■ Task item
Transcribe the material line for line, starting with the line that contains "The values in the 4" and continuing through the end of the material. Include both the starting line and the final line.

■ Data for analysis
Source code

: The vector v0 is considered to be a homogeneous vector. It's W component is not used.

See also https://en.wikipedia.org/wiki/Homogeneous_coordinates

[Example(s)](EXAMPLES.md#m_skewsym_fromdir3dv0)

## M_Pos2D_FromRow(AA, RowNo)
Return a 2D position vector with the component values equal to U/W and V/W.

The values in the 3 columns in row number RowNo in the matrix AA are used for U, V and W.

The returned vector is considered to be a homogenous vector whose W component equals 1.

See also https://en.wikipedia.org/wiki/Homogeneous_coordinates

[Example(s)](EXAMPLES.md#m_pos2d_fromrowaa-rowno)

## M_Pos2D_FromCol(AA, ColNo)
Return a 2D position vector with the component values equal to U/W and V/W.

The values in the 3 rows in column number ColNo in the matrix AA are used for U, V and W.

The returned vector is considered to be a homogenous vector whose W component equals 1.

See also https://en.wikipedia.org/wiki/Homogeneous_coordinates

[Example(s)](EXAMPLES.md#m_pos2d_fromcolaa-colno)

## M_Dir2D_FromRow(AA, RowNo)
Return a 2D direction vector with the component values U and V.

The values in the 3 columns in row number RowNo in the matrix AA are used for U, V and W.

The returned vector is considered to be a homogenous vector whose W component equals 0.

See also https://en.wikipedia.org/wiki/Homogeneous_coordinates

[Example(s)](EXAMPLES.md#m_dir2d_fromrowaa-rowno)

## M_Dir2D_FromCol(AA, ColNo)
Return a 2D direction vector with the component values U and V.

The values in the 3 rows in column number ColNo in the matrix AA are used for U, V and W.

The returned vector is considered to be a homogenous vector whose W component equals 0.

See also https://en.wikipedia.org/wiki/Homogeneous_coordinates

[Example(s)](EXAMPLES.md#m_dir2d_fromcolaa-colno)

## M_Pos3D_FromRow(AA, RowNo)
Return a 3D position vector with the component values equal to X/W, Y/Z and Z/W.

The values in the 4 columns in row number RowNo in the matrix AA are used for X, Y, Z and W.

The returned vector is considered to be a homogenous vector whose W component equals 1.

■ Task result
The values in the 4 columns in row number RowNo in the matrix AA are used for X, Y, Z and W.

The returned vector is considered to be a homogenous vector whose W component equals 1.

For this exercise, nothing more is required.